_Рабочее задание:_ В какой трагедии Сумарокова декламирует княжна Оснельда, согласно тексту для разбора?

Получались пышные александрийские вирши, явно предназначенные для декламации на театральных подмостках.
Таким стихом писались «громогласные» трагедии Озерова, Княжнина, Сумарокова. Ярославна становилась похожа — как родная сестра — на княжну Оснельду, которая такими же стихами декламировала в сумароковской трагедии «Хорев»:
Я плачу, что тебе бессильна отслужить!
Но верь мне, верь, мой князь, где я ни буду жить,
Я милостей твоих вовеки не забуду
И с ними вспоминать тебя по гроб мой буду!
Эпоха романтизма потребовала, чтобы переводчик превратил «Плач Ярославны» в романс:
Не в роще горлица воркует,
Своим покинута дружком.
Княгиня юная горюет
О князе Игоре своем.
О, где ты, где ты, друг мой милый?
Где Ярославнин ясный свет?
Кто даст мне, грустной, быстры крылы
И легкой ласточки полет?

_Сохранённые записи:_

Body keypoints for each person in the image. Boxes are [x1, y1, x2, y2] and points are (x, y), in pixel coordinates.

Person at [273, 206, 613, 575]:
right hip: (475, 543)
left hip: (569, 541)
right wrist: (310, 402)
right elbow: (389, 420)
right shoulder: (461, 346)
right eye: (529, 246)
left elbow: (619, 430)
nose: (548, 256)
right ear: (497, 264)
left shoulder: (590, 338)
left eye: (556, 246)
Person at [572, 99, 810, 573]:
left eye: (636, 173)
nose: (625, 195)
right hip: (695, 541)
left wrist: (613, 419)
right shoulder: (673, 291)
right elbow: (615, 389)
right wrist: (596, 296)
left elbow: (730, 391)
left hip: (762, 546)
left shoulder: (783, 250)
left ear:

_Решение задания:_ «Хорев».